Экзистенциальная традиция в русской литературе XX века. Диалоги на границах столетий (Заманская) - страница 132

В романе Арцыбашева как будто столкнулись два типа романа: традиционный реалистический XIX века и прообраз эротического романа века XX. Антидиалогизм «Санина» по отношению к классическому роману почти не скрывается и на уровне содержательном, и на уровне формальном. К классическим пластам относятся спокойно эпическая манера изложения; конструирование сюжета соединением приемов семейного романа (Санин – Лидия – Мария Ивановна) с интригой любовного романа (Санин – Карсавина, Лидия – Зарудин) и с конфликтом романа общественно-политического (Новиков – Семенов – Иванов); деятельный психологизм (динамика «Санина» – динамика событий, поступков, действий); классические приемы создания основных конструктивных элементов композиции (пейзаж, портрет, интерьер, диалог); мотивированная и продуктивная смена эмоциональных планов (сцена смерти Семенова; эротические сцены и т. д.). Перечисленные элементы вполне диалогичны с различными модификациями русского классического романа XIX века от Лермонтова до Толстого. Но начисто опровергает эту диалогическую с XIX веком форму лишь один пласт романа. Его аморализм находится в преднамеренно антидиалогических отношениях с любовью классического образца. Эротический вариант любви – это уже палитра XX века.

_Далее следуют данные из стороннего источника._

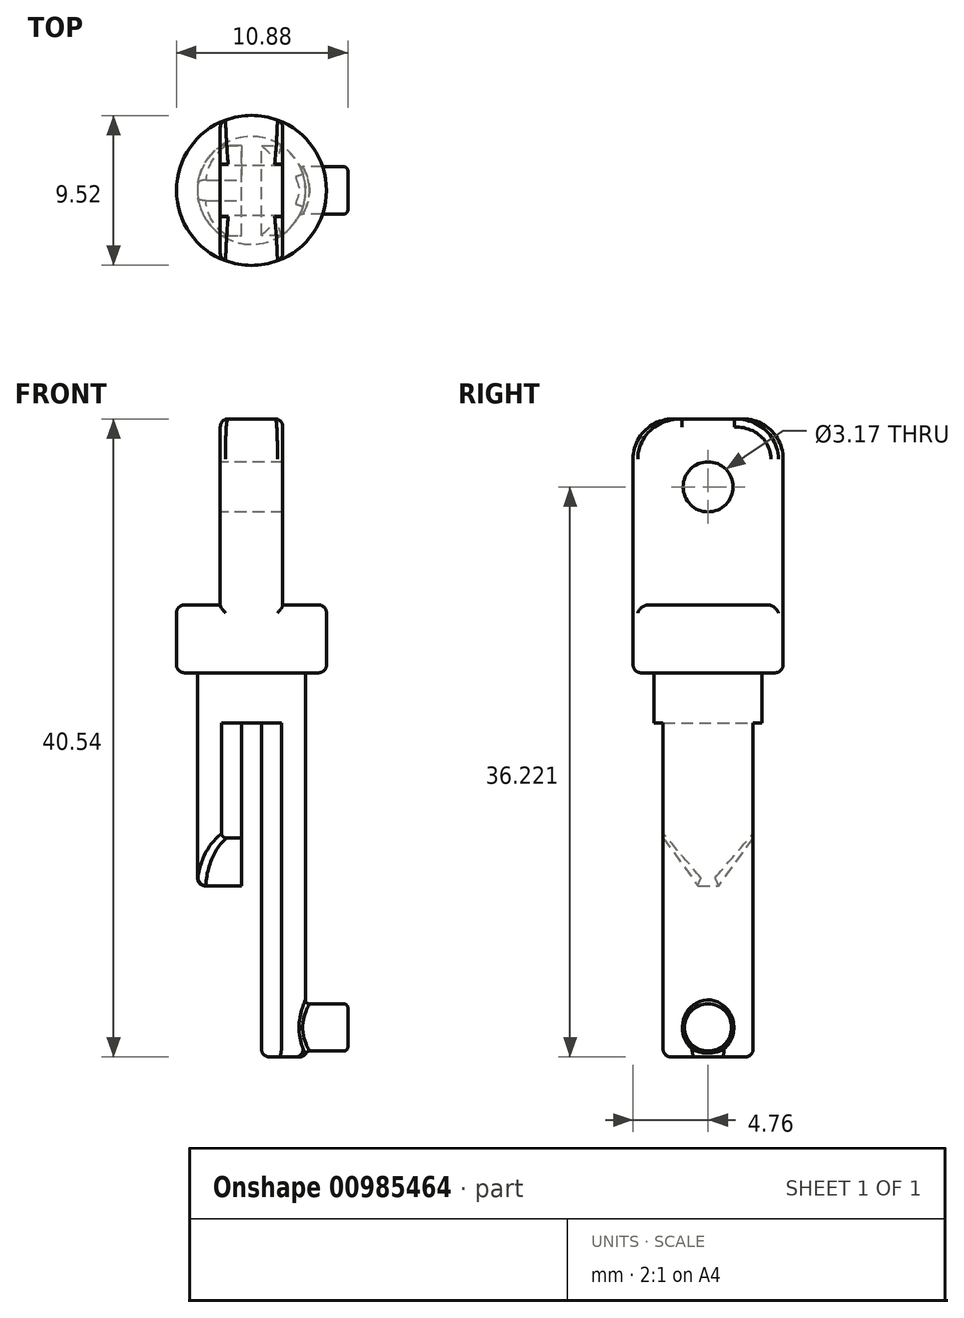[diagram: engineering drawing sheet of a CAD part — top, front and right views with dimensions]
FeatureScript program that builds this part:
annotation { "Feature Type Name" : "Feature", "Feature Type Description" : "" }
export const myFeature = defineFeature(function(context is Context, id is Id, definition is map)
    precondition{}
    {
        {
            var Q0;
            Q0=qCreatedBy(makeId("Top.planeOp"),FACE);
            var sketch = newSketch(context, id + "F0", { "sketchPlane" : qUnion([Q0])});
            skCircle(sketch, "E0", {"center": v(0, 0) * mm, "radius": 4.76 * mm});
            skSolve(sketch);
        }
        {
            var Q0;
            Q0 = qSketchRegion(id + "F0", true);
            extrude(context, id + "F1", {"entities" : qUnion([Q0]), "depth" : 4.32 * mm, "offsetDistance" : 25.4 * mm});
        }
        {
            var Q0;
            Q0=makeQuery(id+"F1.opExtrude","CAP_FACE",FACE,{"disambiguationData":[OSD([sQuery(id+"F0.wireOp",EDGE,"E0")])],"isStart":false});
            var sketch = newSketch(context, id + "F2", { "sketchPlane" : qUnion([Q0])});
            skLineSegment(sketch, "E1.left", {"start": v(-1.98, 4.33) * mm, "end": v(-1.98, -4.33) * mm});
            skLineSegment(sketch, "E1.right", {"start": v(1.98, 4.33) * mm, "end": v(1.98, -4.33) * mm});
            skArc(sketch, "E2", {"start": v(1.98, 4.33) * mm, "mid": v(0, 4.76) * mm, "end": v(-1.98, 4.33) * mm});
            skArc(sketch, "E3", {"start": v(-1.98, -4.33) * mm, "mid": v(0, -4.76) * mm, "end": v(1.98, -4.33) * mm});
            skSolve(sketch);
        }
        {
            var Q0;
            Q0 = qSketchRegion(id + "F2", true);
            extrude(context, id + "F3", {"entities" : qUnion([Q0]), "operationType" : NewBodyOperationType.ADD, "depth" : 11.8 * mm, "offsetDistance" : 25.4 * mm});
        }
        {
            var Q0;
            Q0=makeQuery(id+"F3.opExtrude","CAP_EDGE",EDGE,{"disambiguationData":[OSD([sQuery(id+"F2.wireOp",EDGE,"E3")])],"isStart":false});
            var Q1;
            Q1=makeQuery(id+"F3.opExtrude","CAP_EDGE",EDGE,{"disambiguationData":[OSD([sQuery(id+"F2.wireOp",EDGE,"E2")])],"isStart":false});
            fillet(context, id + "F4", {"entities" : qUnion([Q0, Q1]), "radius" : 2.54 * mm, "tangentPropagation" : true, "allowEdgeOverflow" : false});
        }
        {
            var Q0;
            Q0=makeQuery(id+"F1.opExtrude","CAP_FACE",FACE,{"disambiguationData":[OSD([sQuery(id+"F0.wireOp",EDGE,"E0")])],"isStart":true});
            var sketch = newSketch(context, id + "F5", { "sketchPlane" : qUnion([Q0])});
            skCircle(sketch, "E4", {"center": v(0, 0) * mm, "radius": 3.43 * mm});
            skSolve(sketch);
        }
        {
            var Q0;
            Q0 = qSketchRegion(id + "F5", true);
            extrude(context, id + "F6", {"entities" : qUnion([Q0]), "operationType" : NewBodyOperationType.ADD, "depth" : 3.17 * mm, "offsetDistance" : 25.4 * mm});
        }
        {
            var Q0;
            Q0=makeQuery(id+"F6.opExtrude","CAP_FACE",FACE,{"disambiguationData":[OSD([sQuery(id+"F5.wireOp",EDGE,"E4")])],"isStart":false});
            var sketch = newSketch(context, id + "F7", { "sketchPlane" : qUnion([Q0])});
            skLineSegment(sketch, "E5", {"start": v(-1.9, 2.86) * mm, "end": v(-0.63, 2.86) * mm});
            skLineSegment(sketch, "E6", {"start": v(-0.64, 2.86) * mm, "end": v(-0.63, -2.86) * mm});
            skLineSegment(sketch, "E7", {"start": v(-0.63, -2.86) * mm, "end": v(-1.9, -2.86) * mm});
            skArc(sketch, "E8", {"start": v(-1.9, 2.86) * mm, "mid": v(-3.43, 0) * mm, "end": v(-1.9, -2.86) * mm});
            skLineSegment(sketch, "E9.MirrorCS", {"start": v(1.9, 2.86) * mm, "end": v(0.63, 2.86) * mm});
            skArc(sketch, "E10.MirrorCS", {"start": v(1.9, 2.86) * mm, "mid": v(3.43, 0) * mm, "end": v(1.9, -2.86) * mm});
            skLineSegment(sketch, "E11.MirrorCS", {"start": v(0.64, 2.86) * mm, "end": v(0.63, -2.86) * mm});
            skLineSegment(sketch, "E12.MirrorCS", {"start": v(0.63, -2.86) * mm, "end": v(1.9, -2.86) * mm});
            skSolve(sketch);
        }
        {
            var Q0;
            Q0=makeQuery(id+"F7.imprint","IMPRINT",FACE,{"disambiguationData":[TD([[makeQuery(id+"F7.imprint","IMPRINT",EDGE,{"derivedFrom":sQuery(id+"F7.wireOp",EDGE,"E5")}),-1.0]])]});
            var Q1;
            Q1=makeQuery(id+"F7.imprint","IMPRINT",FACE,{"disambiguationData":[TD([[makeQuery(id+"F7.imprint","IMPRINT",EDGE,{"derivedFrom":sQuery(id+"F7.wireOp",EDGE,"E9.MirrorCS")}),1.0]])]});
            extrude(context, id + "F8", {"entities" : qUnion([Q0, Q1]), "operationType" : NewBodyOperationType.ADD, "depth" : 21.23 * mm, "offsetDistance" : 25.4 * mm});
        }
        {
            var Q0;
            Q0=qCreatedBy(makeId("Right.planeOp"),FACE);
            cPlane(context, id + "F9", {"entities" : qUnion([Q0]), "cplaneType" : CPlaneType.OFFSET, "offset" : 3.43 * mm, "width" : 152.4 * mm, "height" : 152.4 * mm});
        }
        {
            var Q0;
            Q0=qCreatedBy(id+"F9.planeOp",FACE);
            var sketch = newSketch(context, id + "F10", { "sketchPlane" : qUnion([Q0])});
            skCircle(sketch, "E13", {"center": v(0, -22.53) * mm, "radius": 1.5 * mm});
            skSolve(sketch);
        }
        {
            var Q0;
            Q0 = qSketchRegion(id + "F10", true);
            extrude(context, id + "F11", {"entities" : qUnion([Q0]), "operationType" : NewBodyOperationType.ADD, "depth" : 2.7 * mm, "offsetDistance" : 25.4 * mm, "hasSecondDirection" : true, "secondDirectionOppositeDirection" : true, "secondDirectionDepth" : 2.03 * mm});
        }
        {
            var Q0;
            Q0=makeQuery(id+"F11.opExtrude","CAP_EDGE",EDGE,{"disambiguationData":[OSD([sQuery(id+"F10.wireOp",EDGE,"E13")])],"isStart":false});
            fillet(context, id + "F12", {"entities" : qUnion([Q0]), "radius" : 0.25 * mm, "tangentPropagation" : true, "allowEdgeOverflow" : false});
        }
        {
            var Q0;
            Q0=makeQuery(id+"F11.boolean.opBoolean","INTERSECT",EDGE,{"derivedFrom":[makeQuery(id+"F8.boolean.opBoolean","MERGE",FACE,{"derivedFrom":[makeQuery(id+"F6.opExtrude","SWEPT_FACE",FACE,{"disambiguationData":[OSD([sQuery(id+"F5.wireOp",EDGE,"E4")])]}),makeQuery(id+"F8.opExtrude","SWEPT_FACE",FACE,{"disambiguationData":[OSD([sQuery(id+"F7.wireOp",EDGE,"E8")])]}),makeQuery(id+"F8.opExtrude","SWEPT_FACE",FACE,{"disambiguationData":[OSD([sQuery(id+"F7.wireOp",EDGE,"E10.MirrorCS")])]})]}),makeQuery(id+"F11.opExtrude","SWEPT_FACE",FACE,{"disambiguationData":[OSD([sQuery(id+"F10.wireOp",EDGE,"E13")])]})]});
            fillet(context, id + "F13", {"entities" : qUnion([Q0]), "radius" : 0.25 * mm, "tangentPropagation" : true, "allowEdgeOverflow" : false});
        }
        {
            var Q0;
            Q0=makeQuery(id+"F8.opExtrude","CAP_EDGE",EDGE,{"disambiguationData":[OSD([sQuery(id+"F7.wireOp",EDGE,"E10.MirrorCS")])],"isStart":false});
            var Q1;
            Q1=makeQuery(id+"F8.opExtrude","CAP_EDGE",EDGE,{"disambiguationData":[OSD([sQuery(id+"F7.wireOp",EDGE,"E12.MirrorCS")])],"isStart":false});
            var Q2;
            Q2=makeQuery(id+"F8.opExtrude","CAP_EDGE",EDGE,{"disambiguationData":[OSD([sQuery(id+"F7.wireOp",EDGE,"E7")])],"isStart":false});
            var Q3;
            Q3=makeQuery(id+"F8.opExtrude","CAP_EDGE",EDGE,{"disambiguationData":[OSD([sQuery(id+"F7.wireOp",EDGE,"E8")])],"isStart":false});
            var Q4;
            Q4=makeQuery(id+"F8.opExtrude","CAP_EDGE",EDGE,{"disambiguationData":[OSD([sQuery(id+"F7.wireOp",EDGE,"E5")])],"isStart":false});
            var Q5;
            Q5=makeQuery(id+"F8.opExtrude","CAP_EDGE",EDGE,{"disambiguationData":[OSD([sQuery(id+"F7.wireOp",EDGE,"E9.MirrorCS")])],"isStart":false});
            var Q6;
            Q6=makeQuery(id+"F8.opExtrude","CAP_EDGE",EDGE,{"disambiguationData":[OSD([sQuery(id+"F7.wireOp",EDGE,"E11.MirrorCS")])],"isStart":false});
            var Q7;
            Q7=makeQuery(id+"F8.opExtrude","CAP_EDGE",EDGE,{"disambiguationData":[OSD([sQuery(id+"F7.wireOp",EDGE,"E6")])],"isStart":false});
            fillet(context, id + "F14", {"entities" : qUnion([Q0, Q1, Q2, Q3, Q4, Q5, Q6, Q7]), "radius" : 0.5 * mm, "tangentPropagation" : true, "allowEdgeOverflow" : false});
        }
        {
            var Q0;
            {var subQ0=sQuery(id+"F0.wireOp",EDGE,"E0");Q0=makeQuery(id+"F3.boolean.opBoolean","SPLIT",EDGE,{"disambiguationData":[TD([makeQuery(id+"F3.opExtrude","SWEPT_FACE",FACE,{"disambiguationData":[OSD([sQuery(id+"F2.wireOp",EDGE,"E1.left")])]})])],"derivedFrom":makeQuery(id+"F1.opExtrude","CAP_EDGE",EDGE,{"disambiguationData":[OSD([subQ0])],"isStart":false})});}
            var Q1;
            {var subQ0=sQuery(id+"F0.wireOp",EDGE,"E0");Q1=makeQuery(id+"F3.boolean.opBoolean","SPLIT",EDGE,{"disambiguationData":[TD([makeQuery(id+"F3.opExtrude","SWEPT_FACE",FACE,{"disambiguationData":[OSD([sQuery(id+"F2.wireOp",EDGE,"E1.right")])]})])],"derivedFrom":makeQuery(id+"F1.opExtrude","CAP_EDGE",EDGE,{"disambiguationData":[OSD([subQ0])],"isStart":false})});}
            var Q2;
            Q2=makeQuery(id+"F3.opExtrude","SWEPT_EDGE",EDGE,{"disambiguationData":[OSD([sQuery(id+"F0.wireOp",EDGE,"E0"),sQuery(id+"F2.wireOp",EDGE,"E1.right"),sQuery(id+"F2.wireOp",EDGE,"E2")])]});
            var Q3;
            Q3=makeQuery(id+"F3.opExtrude","SWEPT_EDGE",EDGE,{"disambiguationData":[OSD([sQuery(id+"F0.wireOp",EDGE,"E0"),sQuery(id+"F2.wireOp",EDGE,"E1.left"),sQuery(id+"F2.wireOp",EDGE,"E2")])]});
            var Q4;
            Q4=makeQuery(id+"F1.opExtrude","CAP_EDGE",EDGE,{"disambiguationData":[OSD([sQuery(id+"F0.wireOp",EDGE,"E0")])],"isStart":true});
            var Q5;
            Q5=makeQuery(id+"F6.opExtrude","CAP_EDGE",EDGE,{"disambiguationData":[OSD([sQuery(id+"F5.wireOp",EDGE,"E4")])],"isStart":true});
            fillet(context, id + "F15", {"entities" : qUnion([Q0, Q1, Q2, Q3, Q4, Q5]), "radius" : 0.5 * mm, "tangentPropagation" : true, "allowEdgeOverflow" : false});
        }
        {
            var Q0;
            Q0=makeQuery(id+"F3.opExtrude","SWEPT_FACE",FACE,{"disambiguationData":[OSD([sQuery(id+"F2.wireOp",EDGE,"E1.left")])]});
            var sketch = newSketch(context, id + "F16", { "sketchPlane" : qUnion([Q0])});
            skCircle(sketch, "E14", {"center": v(0, 11.81) * mm, "radius": 1.59 * mm});
            skSolve(sketch);
        }
        {
            var Q0;
            Q0 = qSketchRegion(id + "F16", true);
            extrude(context, id + "F17", {"entities" : qUnion([Q0]), "operationType" : NewBodyOperationType.REMOVE, "endBound" : BoundingType.THROUGH_ALL, "oppositeDirection" : true, "depth" : 25.4 * mm, "offsetDistance" : 25.4 * mm});
        }
        {
            var Q0;
            Q0=makeQuery(id+"F8.opExtrude","SWEPT_FACE",FACE,{"disambiguationData":[OSD([sQuery(id+"F7.wireOp",EDGE,"E6")])]});
            var sketch = newSketch(context, id + "F18", { "sketchPlane" : qUnion([Q0])});
            skPoint(sketch, "E15.oppositeSnap0", {"position": v(2.86, -13.54) * mm});
            skLineSegment(sketch, "E15.bottom", {"start": v(-2.86, -13.54) * mm, "end": v(2.86, -13.54) * mm});
            skLineSegment(sketch, "E15.top", {"start": v(-2.86, -24.4) * mm, "end": v(2.86, -24.4) * mm});
            skLineSegment(sketch, "E15.left", {"start": v(-2.86, -13.54) * mm, "end": v(-2.86, -24.4) * mm});
            skLineSegment(sketch, "E15.right", {"start": v(2.86, -13.54) * mm, "end": v(2.86, -24.4) * mm});
            skSolve(sketch);
        }
        {
            var Q0;
            Q0 = qSketchRegion(id + "F18", true);
            extrude(context, id + "F19", {"entities" : qUnion([Q0]), "operationType" : NewBodyOperationType.REMOVE, "oppositeDirection" : true, "depth" : 25.4 * mm, "offsetDistance" : 25.4 * mm});
        }
        {
            var Q0;
            Q0=makeQuery(id+"F8.opExtrude","SWEPT_FACE",FACE,{"disambiguationData":[OSD([sQuery(id+"F7.wireOp",EDGE,"E6")])]});
            var sketch = newSketch(context, id + "F20", { "sketchPlane" : qUnion([Q0])});
            skLineSegment(sketch, "E16", {"start": v(-2.86, -10.48) * mm, "end": v(-0.64, -13.54) * mm});
            skLineSegment(sketch, "E17", {"start": v(-0.64, -13.54) * mm, "end": v(-2.86, -13.54) * mm});
            skLineSegment(sketch, "E18", {"start": v(-2.86, -13.54) * mm, "end": v(-2.86, -10.48) * mm});
            skLineSegment(sketch, "E19.MirrorCS", {"start": v(2.86, -10.48) * mm, "end": v(0.64, -13.54) * mm});
            skLineSegment(sketch, "E20.MirrorCS", {"start": v(2.86, -13.54) * mm, "end": v(2.86, -10.48) * mm});
            skLineSegment(sketch, "E21.MirrorCS", {"start": v(0.64, -13.54) * mm, "end": v(2.86, -13.54) * mm});
            skSolve(sketch);
        }
        {
            var Q0;
            Q0 = qSketchRegion(id + "F20", true);
            extrude(context, id + "F21", {"entities" : qUnion([Q0]), "operationType" : NewBodyOperationType.REMOVE, "oppositeDirection" : true, "depth" : 25.4 * mm, "offsetDistance" : 25.4 * mm});
        }
        {
            var Q0;
            Q0=makeQuery(id+"F21.boolean.opBoolean","COPY",EDGE,{"derivedFrom":makeQuery(id+"F21.opExtrude","CAP_EDGE",EDGE,{"disambiguationData":[OSD([sQuery(id+"F20.wireOp",EDGE,"E16")])],"isStart":true})});
            var Q1;
            Q1=makeQuery(id+"F19.boolean.opBoolean","COPY",EDGE,{"derivedFrom":makeQuery(id+"F19.opExtrude","CAP_EDGE",EDGE,{"disambiguationData":[OSD([sQuery(id+"F18.wireOp",EDGE,"E15.bottom")])],"isStart":true})});
            var Q2;
            Q2=makeQuery(id+"F21.boolean.opBoolean","COPY",EDGE,{"derivedFrom":makeQuery(id+"F21.opExtrude","CAP_EDGE",EDGE,{"disambiguationData":[OSD([sQuery(id+"F20.wireOp",EDGE,"E19.MirrorCS")])],"isStart":true})});
            var Q3;
            Q3=makeQuery(id+"F21.boolean.opBoolean","INTERSECT",EDGE,{"derivedFrom":[makeQuery(id+"F8.boolean.opBoolean","MERGE",FACE,{"derivedFrom":[makeQuery(id+"F6.opExtrude","SWEPT_FACE",FACE,{"disambiguationData":[OSD([sQuery(id+"F5.wireOp",EDGE,"E4")])]}),makeQuery(id+"F8.opExtrude","SWEPT_FACE",FACE,{"disambiguationData":[OSD([sQuery(id+"F7.wireOp",EDGE,"E8")])]}),makeQuery(id+"F8.opExtrude","SWEPT_FACE",FACE,{"disambiguationData":[OSD([sQuery(id+"F7.wireOp",EDGE,"E10.MirrorCS")])]})]}),makeQuery(id+"F21.opExtrude","SWEPT_FACE",FACE,{"disambiguationData":[OSD([sQuery(id+"F20.wireOp",EDGE,"E16")])]})]});
            var Q4;
            Q4=makeQuery(id+"F19.boolean.opBoolean","INTERSECT",EDGE,{"derivedFrom":[makeQuery(id+"F8.boolean.opBoolean","MERGE",FACE,{"derivedFrom":[makeQuery(id+"F6.opExtrude","SWEPT_FACE",FACE,{"disambiguationData":[OSD([sQuery(id+"F5.wireOp",EDGE,"E4")])]}),makeQuery(id+"F8.opExtrude","SWEPT_FACE",FACE,{"disambiguationData":[OSD([sQuery(id+"F7.wireOp",EDGE,"E8")])]}),makeQuery(id+"F8.opExtrude","SWEPT_FACE",FACE,{"disambiguationData":[OSD([sQuery(id+"F7.wireOp",EDGE,"E10.MirrorCS")])]})]}),makeQuery(id+"F19.opExtrude","SWEPT_FACE",FACE,{"disambiguationData":[OSD([sQuery(id+"F18.wireOp",EDGE,"E15.bottom")])]})]});
            var Q5;
            Q5=makeQuery(id+"F21.boolean.opBoolean","INTERSECT",EDGE,{"derivedFrom":[makeQuery(id+"F8.boolean.opBoolean","MERGE",FACE,{"derivedFrom":[makeQuery(id+"F6.opExtrude","SWEPT_FACE",FACE,{"disambiguationData":[OSD([sQuery(id+"F5.wireOp",EDGE,"E4")])]}),makeQuery(id+"F8.opExtrude","SWEPT_FACE",FACE,{"disambiguationData":[OSD([sQuery(id+"F7.wireOp",EDGE,"E8")])]}),makeQuery(id+"F8.opExtrude","SWEPT_FACE",FACE,{"disambiguationData":[OSD([sQuery(id+"F7.wireOp",EDGE,"E10.MirrorCS")])]})]}),makeQuery(id+"F21.opExtrude","SWEPT_FACE",FACE,{"disambiguationData":[OSD([sQuery(id+"F20.wireOp",EDGE,"E19.MirrorCS")])]})]});
            var Q6;
            Q6=makeQuery(id+"F21.boolean.opBoolean","COPY",EDGE,{"derivedFrom":makeQuery(id+"F21.opExtrude","SWEPT_EDGE",EDGE,{"disambiguationData":[OSD([sQuery(id+"F7.wireOp",EDGE,"E6"),sQuery(id+"F7.wireOp",EDGE,"E7"),sQuery(id+"F20.wireOp",EDGE,"E19.MirrorCS"),sQuery(id+"F20.wireOp",EDGE,"E20.MirrorCS")])]})});
            var Q7;
            Q7=makeQuery(id+"F21.boolean.opBoolean","COPY",EDGE,{"derivedFrom":makeQuery(id+"F21.opExtrude","SWEPT_EDGE",EDGE,{"disambiguationData":[OSD([sQuery(id+"F7.wireOp",EDGE,"E5"),sQuery(id+"F7.wireOp",EDGE,"E6"),sQuery(id+"F20.wireOp",EDGE,"E16"),sQuery(id+"F20.wireOp",EDGE,"E18")])]})});
            fillet(context, id + "F22", {"entities" : qUnion([Q0, Q1, Q2, Q3, Q4, Q5, Q6, Q7]), "radius" : 0.5 * mm, "tangentPropagation" : true, "allowEdgeOverflow" : false});
        }
    });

Именно аморализм «Санина» вызвал бурю нападок на писателя. Однако «Санин» далеко не одинок в оспаривании истин XIX века. Эротизм внес своеобразный колорит и придал неповторимое обаяние историческим сюжетам символистов Брюсова («Огненный ангел», «Алтарь победы», «Юпитер поверженный») и Мережковского (трилогия «Xристос и Антихрист»); эротического элемента не лишена и современность в «Петербурге» Андрея Белого. Не менее откровенно формирует мораль нового века, заменяя любовь эротикой, поэзия Брюсова 1890-х годов. Не отказывается посмаковать мотив «грозовой» встречи королевы и пажа И. Северянин. И даже весьма традиционные варианты ахматовской любви, где «салонная» ситуация ничего не называет, но ничего и не исключает, предполагают эротическую ситуацию, таинственно-недосказанную, завуалированную, сладостно-интригующую. Чуть позже еще более откровенно назовет вещи своими именами В. Маяковский… В таком контексте не могут не удивлять те претензии и обвинения в «аморализме», которые слышал от своих современников М. Арцыбашев. Но чтобы понять Арцыбашева, необходимо увидеть его в рамках того времени, когда он жил и творил.

Может быть, претензии автору и предъявлялись не по причине откровенной эротической окраски романа, а потому, что читатель и критика ощутили, что он посягает на нерушимую «традицию», на то, что обозначается художественным сознанием эпохи. Мера посягательства обусловила меру ответной реакции. А поскольку сюжеты, типы, проблемы художественного сознания XIX века Арцыбашевым ставятся под сомнение и даже откровенно оспариваются, то и воспринималась эта «картина эпохи» современным читателем едва ли не как преднамеренное кощунство, издевательство над нормами – но не только морали, а способа мышления.